Seeking shelter from the Brexit storm? China’s the place
While by noon in Hong Kong most markets that were trading showed losses ranging from 3% to 6% on Brexit, the Shanghai-Shenzhen CSI 300 was down about 1%, outperforming everything else that is considered a risky asset

Singapore/Sydney: Britain woke up on Thursday morning to downpours and disaster, with 4.4 centimeters of rain just outside Buckingham Palace and a swath of central London close to the Thames under flood alert.
The pound’s drop vs the dollar
10.2%
In the early hours of Friday a vote to leave the European Union caused the pound to fall as much as 10.2% and spot gold to rise 5.9%.
Where can equity investors take shelter from this gathering storm? Well, George Soros and Kyle Bass will be disappointed to learn that China would have been their best bet.
While by noon in Hong Kong most markets that were trading showed losses ranging from 3% to 6% on Brexit, the Shanghai-Shenzhen CSI 300 was down about 1%, outperforming everything else that is considered a risky asset.

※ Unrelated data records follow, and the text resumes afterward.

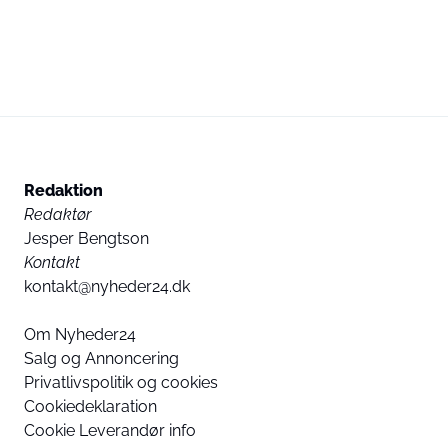
Redaktion
Redaktør
Jesper Bengtson
Kontakt
kontakt@nyheder24.dk
Om Nyheder24
Salg og Annoncering
Privatlivspolitik og cookies
Cookiedeklaration
Cookie Leverandør info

That shouldn’t be a surprise. Unless a foreign fund has a qualified institutional investor quota from the China Securities Regulatory Commission, it can’t trade the stocks in the Shanghai-Shenzhen index. Which means skittish portfolio managers can’t freely pull out.
The Chinese blue-chip index, however, does run on its own agenda. A regression of weekly returns over the past 10 years for the 13 largest stock indexes in the world by market cap, plus Singapore’s Straits Times Index, shows that the CSI 300 is the least correlated with the UK’s FTSE 100.
Similarly, the Chinese yuan is the steadiest currency in Asia today, if the yen is excluded. (The Japanese currency is seen as a haven and is rallying strongly.)